- Opening Delimiter -

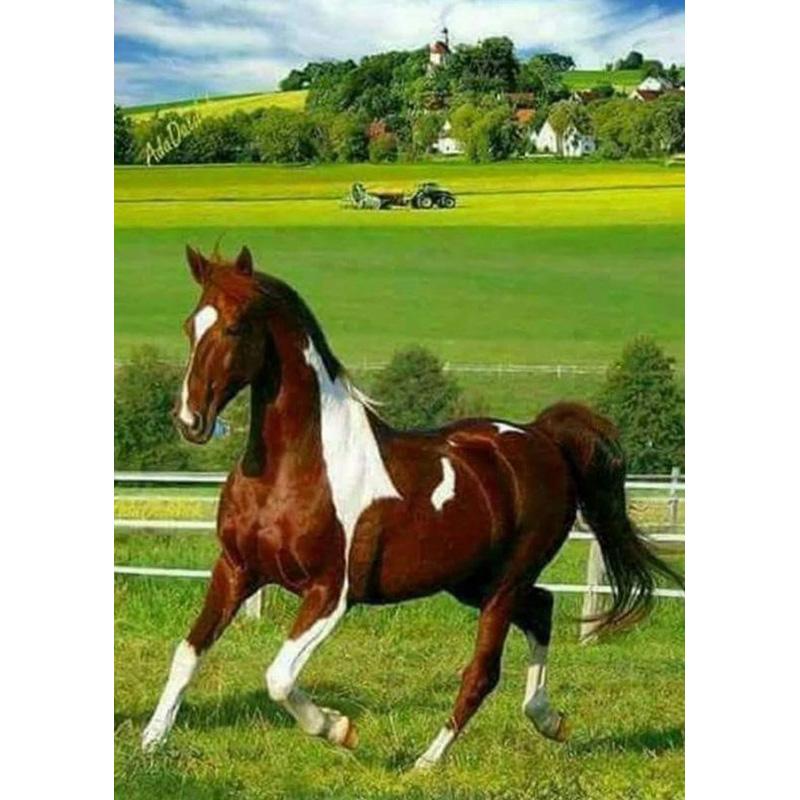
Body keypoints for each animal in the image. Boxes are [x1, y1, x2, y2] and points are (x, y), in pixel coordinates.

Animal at [141, 245, 683, 768]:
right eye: (191, 325)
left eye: (234, 326)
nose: (189, 420)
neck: (296, 467)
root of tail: (542, 438)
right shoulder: (236, 569)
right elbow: (187, 653)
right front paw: (150, 744)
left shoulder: (330, 592)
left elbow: (278, 677)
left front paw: (340, 729)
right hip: (471, 580)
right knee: (543, 608)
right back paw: (550, 721)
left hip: (504, 584)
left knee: (483, 670)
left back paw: (427, 761)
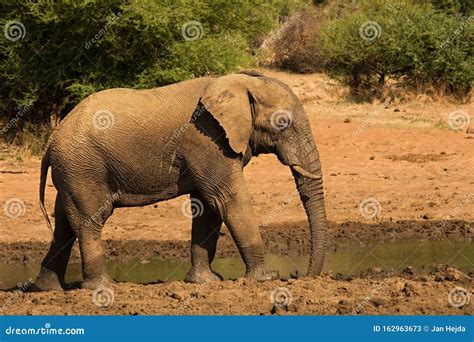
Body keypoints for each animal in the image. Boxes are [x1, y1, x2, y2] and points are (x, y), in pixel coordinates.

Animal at [35, 71, 328, 290]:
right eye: (283, 123)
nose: (302, 276)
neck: (236, 83)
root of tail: (51, 140)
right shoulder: (207, 139)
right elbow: (227, 200)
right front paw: (265, 279)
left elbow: (208, 208)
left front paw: (205, 282)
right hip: (83, 166)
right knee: (91, 220)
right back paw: (102, 288)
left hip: (73, 169)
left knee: (64, 224)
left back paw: (49, 288)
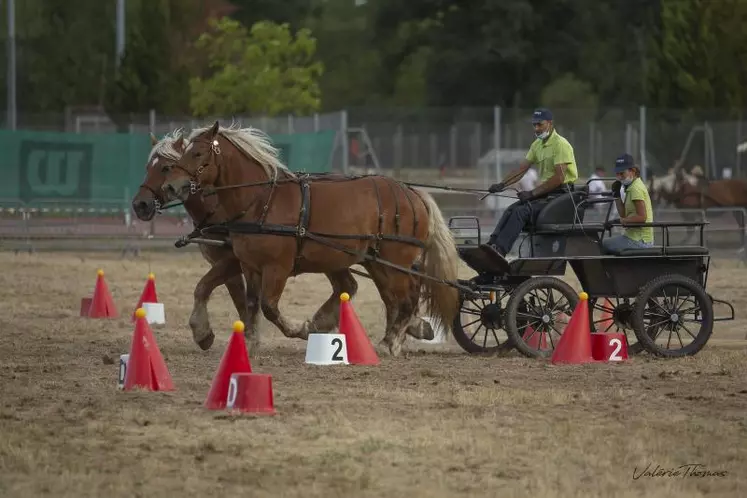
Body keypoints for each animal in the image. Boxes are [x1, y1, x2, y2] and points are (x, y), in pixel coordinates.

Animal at [162, 121, 462, 356]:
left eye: (198, 153)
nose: (171, 186)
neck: (261, 202)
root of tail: (412, 193)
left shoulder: (277, 268)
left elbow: (269, 307)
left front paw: (302, 328)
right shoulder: (249, 265)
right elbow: (249, 304)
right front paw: (247, 343)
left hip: (395, 260)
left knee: (408, 297)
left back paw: (392, 342)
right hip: (376, 261)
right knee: (393, 298)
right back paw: (395, 335)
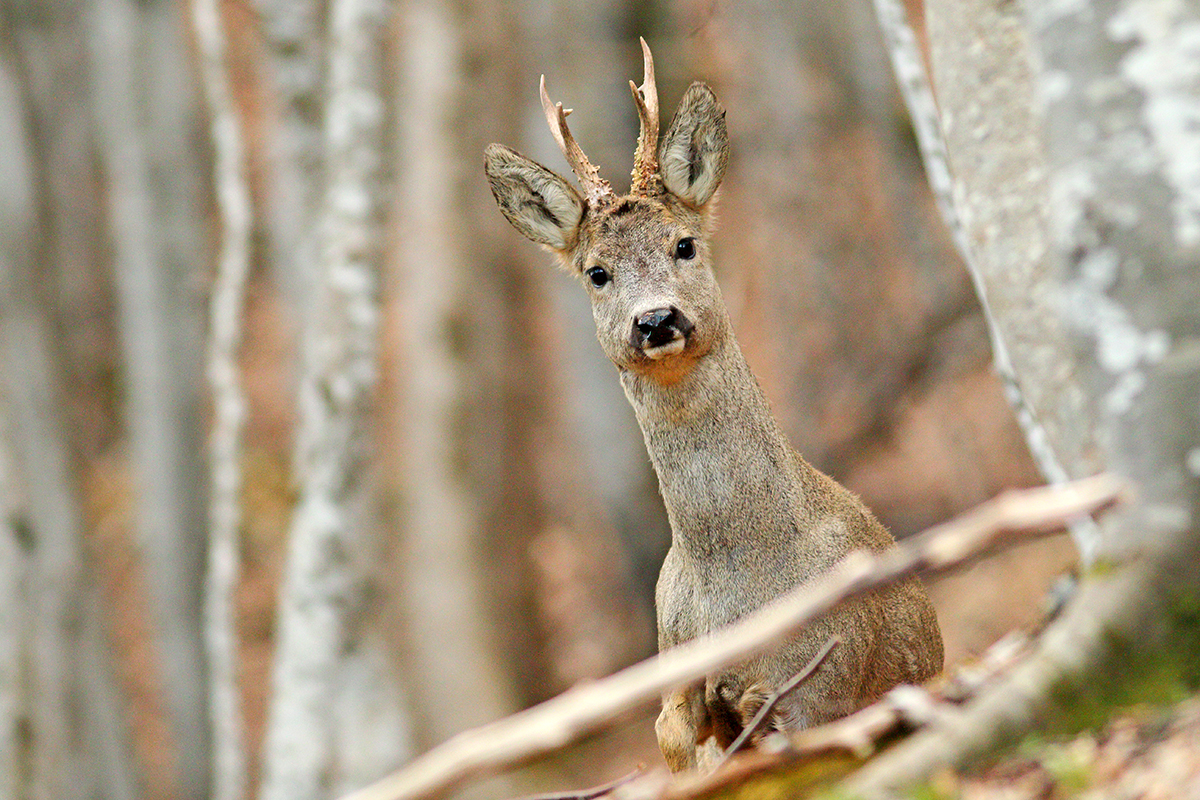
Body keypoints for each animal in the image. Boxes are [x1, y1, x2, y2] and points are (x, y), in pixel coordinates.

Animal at [482, 40, 940, 772]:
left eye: (685, 244)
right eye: (597, 272)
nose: (656, 320)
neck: (737, 585)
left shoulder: (823, 684)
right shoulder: (675, 693)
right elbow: (676, 736)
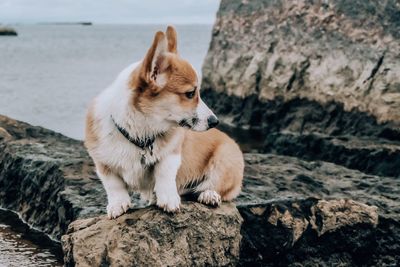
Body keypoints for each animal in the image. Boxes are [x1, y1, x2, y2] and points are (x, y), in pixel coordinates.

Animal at [84, 25, 244, 220]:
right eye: (190, 93)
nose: (215, 121)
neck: (140, 132)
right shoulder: (103, 163)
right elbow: (114, 185)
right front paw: (117, 205)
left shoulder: (172, 152)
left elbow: (164, 172)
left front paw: (168, 199)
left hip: (224, 161)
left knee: (215, 187)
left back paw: (208, 194)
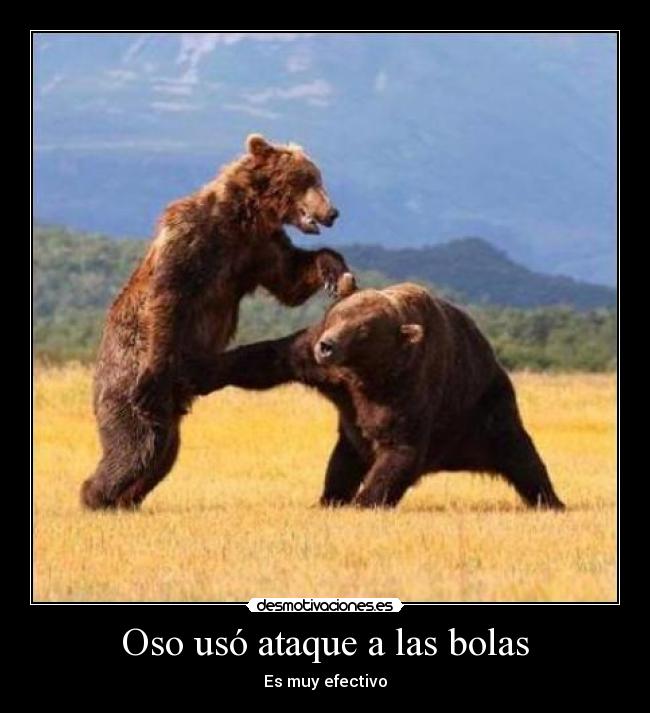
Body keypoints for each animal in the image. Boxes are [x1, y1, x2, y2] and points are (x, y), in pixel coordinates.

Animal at [80, 134, 356, 510]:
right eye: (308, 179)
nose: (332, 212)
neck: (245, 217)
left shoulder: (258, 249)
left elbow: (291, 279)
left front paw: (336, 273)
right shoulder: (194, 238)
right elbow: (168, 296)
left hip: (172, 407)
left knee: (163, 453)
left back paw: (127, 500)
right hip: (126, 383)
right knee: (136, 445)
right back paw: (96, 496)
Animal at [195, 282, 565, 510]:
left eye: (362, 330)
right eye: (338, 314)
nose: (327, 345)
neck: (363, 373)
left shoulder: (404, 391)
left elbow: (399, 450)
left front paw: (365, 501)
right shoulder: (328, 373)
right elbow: (271, 358)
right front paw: (203, 372)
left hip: (485, 408)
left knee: (521, 455)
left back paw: (551, 501)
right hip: (353, 437)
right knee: (341, 462)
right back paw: (329, 499)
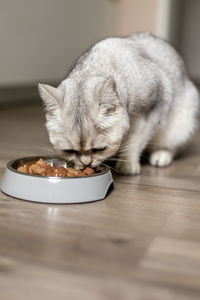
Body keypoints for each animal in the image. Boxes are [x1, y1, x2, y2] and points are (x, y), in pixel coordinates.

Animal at [38, 32, 199, 176]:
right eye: (70, 151)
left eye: (99, 149)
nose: (86, 163)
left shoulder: (152, 112)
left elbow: (135, 141)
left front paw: (127, 164)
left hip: (182, 122)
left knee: (174, 146)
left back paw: (161, 155)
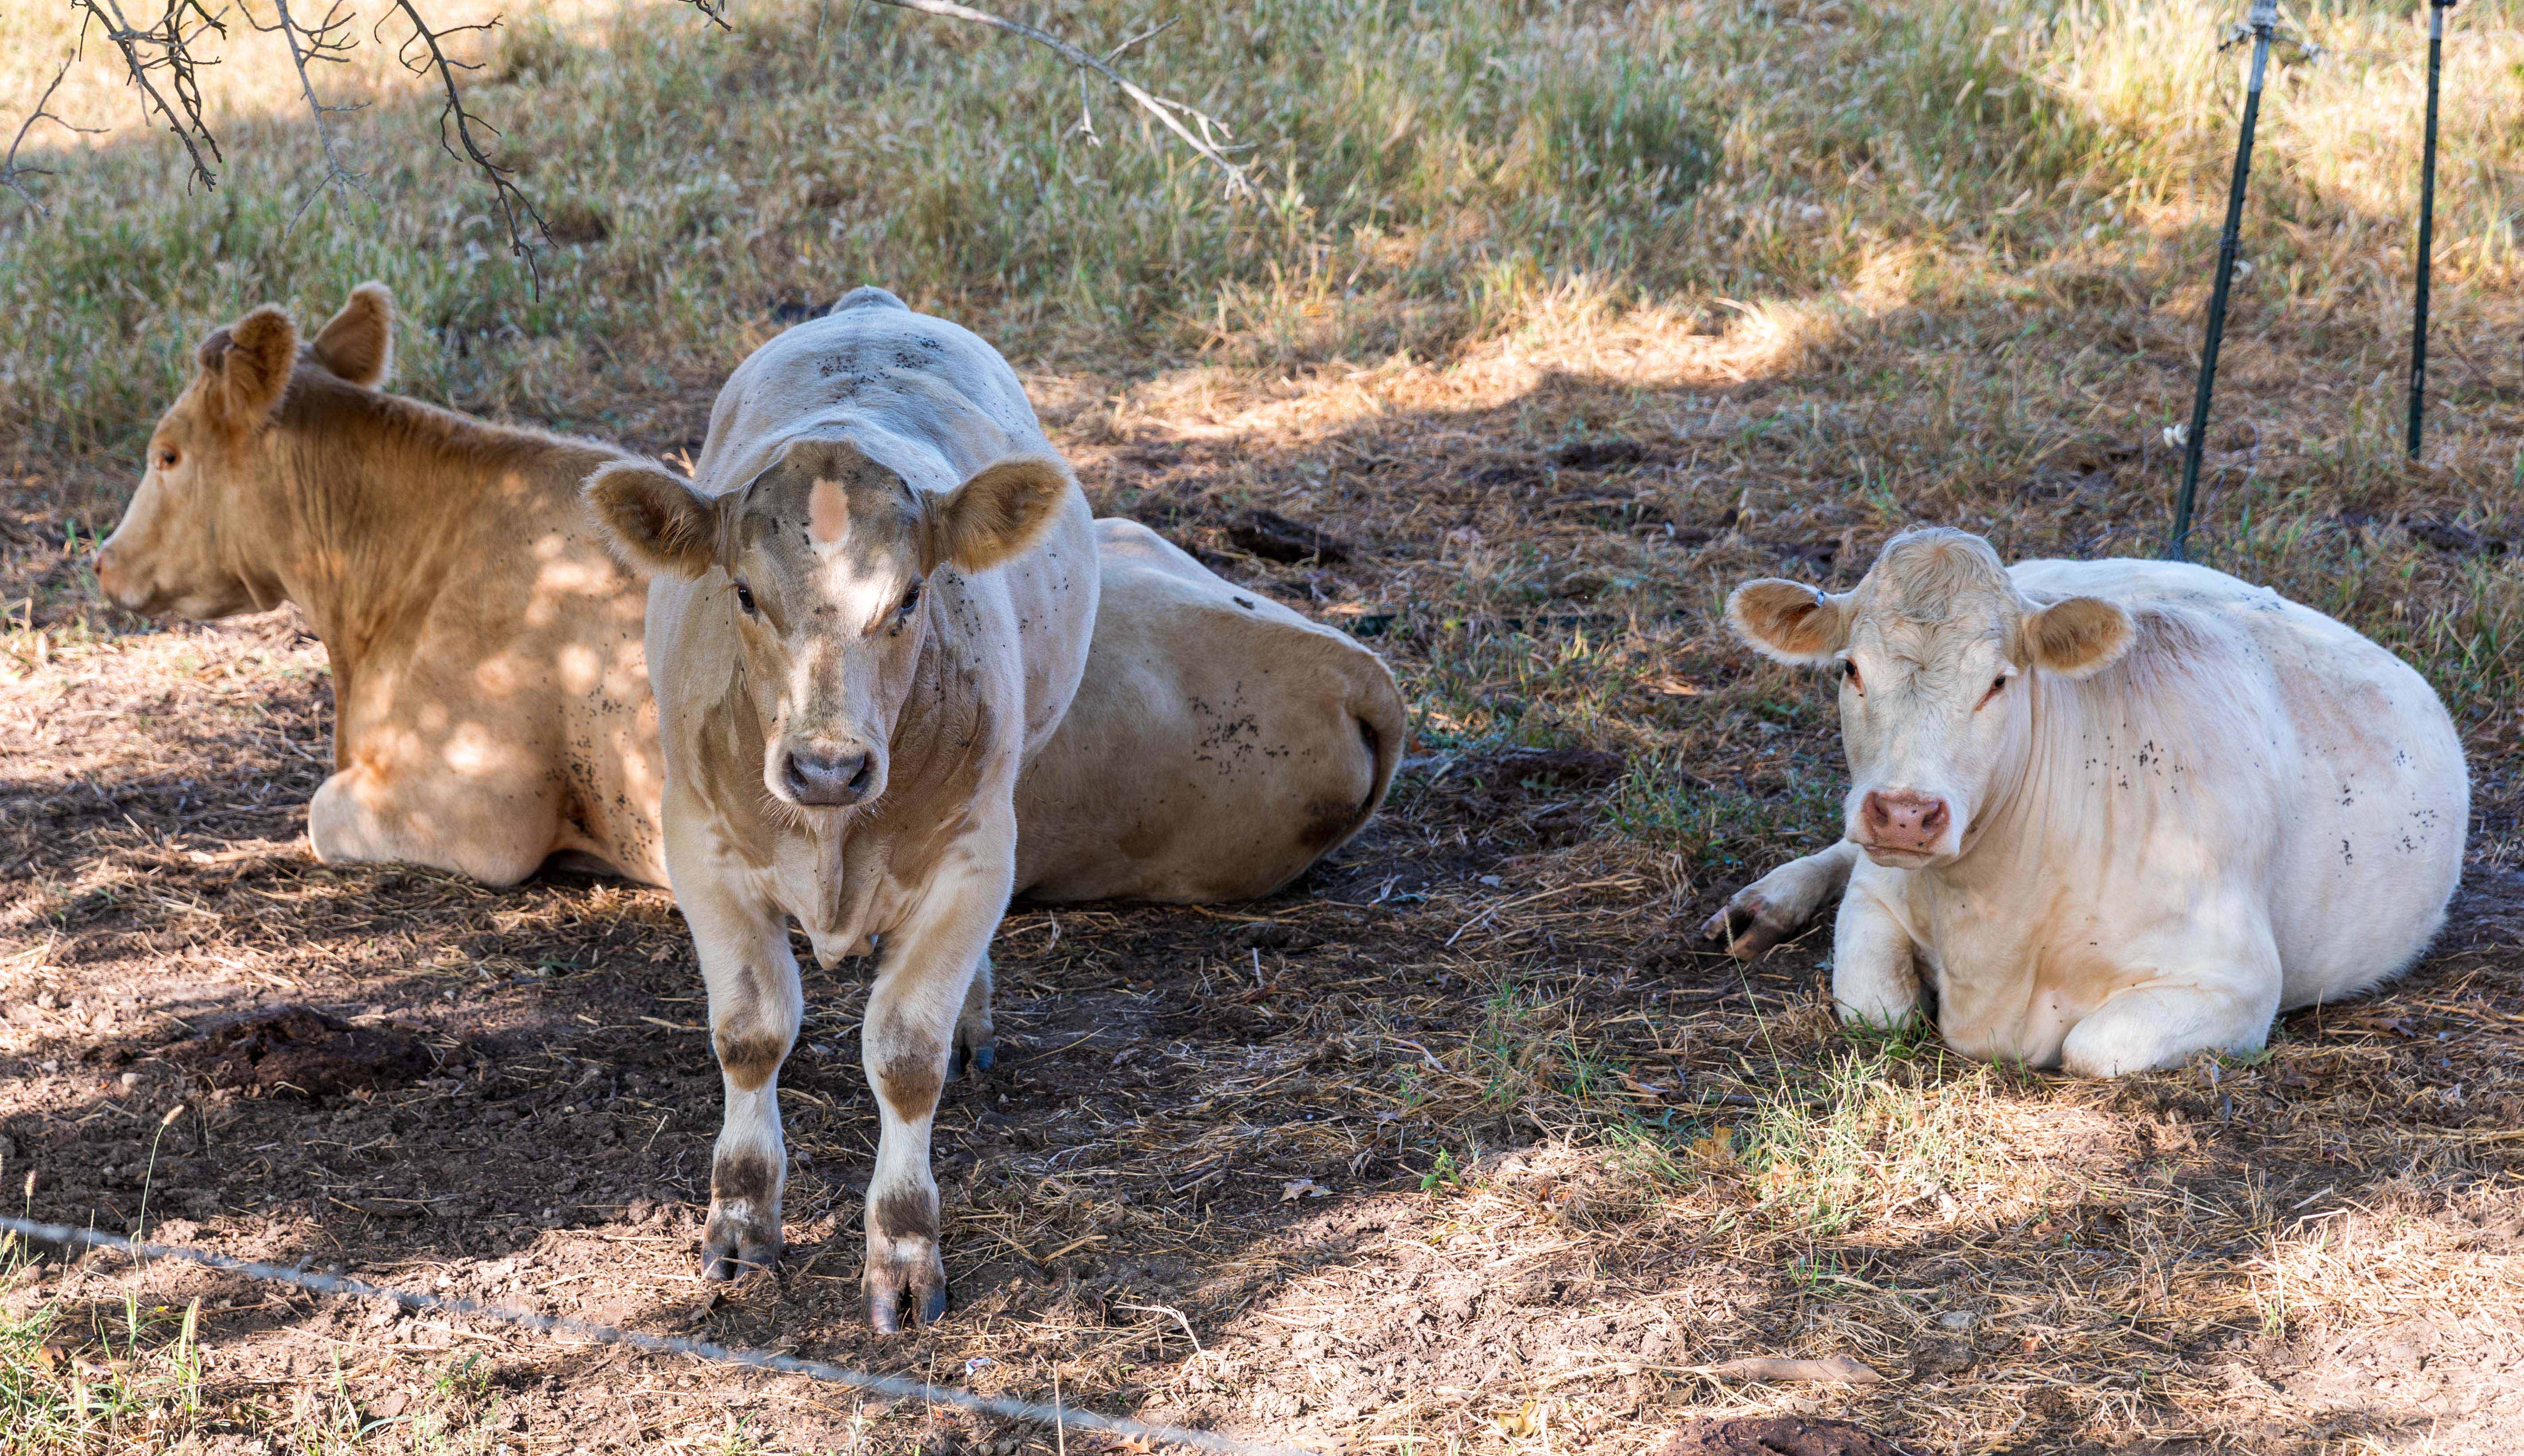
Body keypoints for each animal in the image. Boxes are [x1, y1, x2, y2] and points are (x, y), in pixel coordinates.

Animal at [585, 286, 1100, 1332]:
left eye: (909, 597)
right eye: (744, 593)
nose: (827, 768)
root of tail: (873, 304)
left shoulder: (972, 856)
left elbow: (905, 1052)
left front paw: (902, 1248)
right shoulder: (699, 845)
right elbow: (750, 1032)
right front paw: (740, 1221)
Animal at [1696, 527, 2463, 1075]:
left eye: (1998, 681)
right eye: (1850, 669)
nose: (1906, 814)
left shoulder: (2238, 982)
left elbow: (2093, 1047)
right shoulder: (1877, 892)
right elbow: (1876, 1007)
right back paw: (1764, 903)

- Closing Delimiter -

> _What the task asks_
Repeat the material above word for word and skip every image in it.

> _Response_
Body keypoints for each animal in the image. Boxes are [x1, y1, x2, y2] and points are (x, y), in pixel coordinates.

Animal at [141, 245, 683, 768]:
right eye: (191, 325)
left eye: (234, 326)
nose: (189, 420)
neck: (296, 467)
root of tail: (542, 438)
right shoulder: (236, 569)
right elbow: (187, 653)
right front paw: (150, 744)
left shoulder: (330, 592)
left elbow: (278, 677)
left front paw: (340, 729)
right hip: (471, 580)
right knee: (543, 608)
right back paw: (550, 721)
left hip: (504, 584)
left knee: (483, 670)
left back paw: (427, 761)
Body keypoints for each animal in the image. Boxes are [x1, y1, x2, y2] and points are (x, y), in pixel coordinates.

Animal at [35, 71, 328, 290]:
right eye: (283, 123)
nose: (302, 276)
neck: (236, 83)
root of tail: (51, 140)
right shoulder: (207, 139)
right elbow: (227, 200)
right front paw: (265, 279)
left elbow: (208, 208)
left front paw: (205, 282)
right hip: (83, 166)
right knee: (91, 220)
right back paw: (102, 288)
left hip: (73, 169)
left knee: (64, 224)
left back paw: (49, 288)
Body keypoints for each animal in the image. Boxes are [x1, y1, x2, y2] and points are (x, y), in pixel coordinates.

Animal at [162, 121, 462, 356]:
left eye: (198, 153)
nose: (171, 186)
neck: (261, 202)
root of tail: (412, 193)
left shoulder: (277, 268)
left elbow: (269, 307)
left front paw: (302, 328)
right shoulder: (249, 265)
right elbow: (249, 304)
right front paw: (247, 343)
left hip: (395, 260)
left knee: (408, 297)
left back paw: (392, 342)
right hip: (376, 261)
right knee: (393, 298)
right back paw: (395, 335)
Body keypoints for each animal in the image. Boxes are [x1, y1, x2, y2] and points are (x, y), in pixel coordinates.

Animal at [482, 40, 940, 772]:
left eye: (685, 244)
right eye: (597, 272)
nose: (656, 320)
neck: (737, 585)
left shoulder: (823, 684)
right shoulder: (675, 693)
right elbow: (676, 736)
Body keypoints for each animal in the image. Boxes are [x1, y1, x2, y2] and points are (x, y), in pixel coordinates.

Animal at [84, 25, 244, 220]:
right eye: (190, 93)
nose: (215, 121)
neck: (140, 132)
right shoulder: (103, 163)
right elbow: (114, 185)
right front paw: (117, 205)
left shoulder: (172, 152)
left elbow: (164, 172)
left front paw: (168, 199)
left hip: (224, 161)
left knee: (215, 187)
left back paw: (208, 194)
Body keypoints for each animal in the image. Boxes are [x1, y1, x2, y2] and points are (x, y), in pixel coordinates.

Animal at [80, 134, 356, 510]:
right eye: (308, 179)
nose: (332, 212)
neck: (245, 217)
left shoulder: (258, 249)
left elbow: (291, 279)
left front paw: (336, 273)
right shoulder: (194, 238)
right elbow: (168, 296)
left hip: (172, 407)
left knee: (163, 453)
left back paw: (127, 500)
right hip: (126, 383)
right knee: (136, 445)
right back paw: (96, 496)
Animal at [195, 282, 565, 510]:
left eye: (362, 330)
right eye: (338, 314)
nose: (327, 345)
neck: (363, 373)
left shoulder: (404, 391)
left elbow: (399, 450)
left front paw: (365, 501)
right shoulder: (328, 373)
right elbow: (271, 358)
right front paw: (203, 372)
left hip: (485, 408)
left knee: (521, 455)
left back paw: (551, 501)
right hip: (353, 437)
right knee: (341, 462)
right back paw: (329, 499)
Body keypoints for each animal in the image. Boxes are [x1, y1, x2, y2] and points are (x, y), in pixel coordinates.

Animal at [38, 32, 199, 176]:
right eye: (70, 151)
left eye: (99, 149)
nose: (86, 163)
left shoulder: (152, 112)
left elbow: (135, 141)
left front paw: (127, 164)
left hip: (182, 122)
left knee: (174, 146)
left back paw: (161, 155)
Body keypoints for each animal in the image. Boxes are [x1, y1, x2, y2] and points are (x, y), in pixel coordinates.

Animal at [585, 286, 1100, 1332]:
left eye: (909, 597)
right eye: (744, 593)
nose: (827, 768)
root of tail: (873, 304)
left shoulder: (972, 856)
left elbow: (905, 1052)
left front paw: (902, 1248)
right shoulder: (699, 845)
right elbow: (750, 1032)
right front paw: (740, 1221)
Animal at [1696, 527, 2463, 1075]:
left eye: (1998, 681)
right eye: (1850, 669)
nose: (1906, 814)
left shoulder: (2238, 982)
left elbow: (2093, 1047)
right shoulder: (1877, 892)
right elbow: (1876, 1007)
right back paw: (1764, 903)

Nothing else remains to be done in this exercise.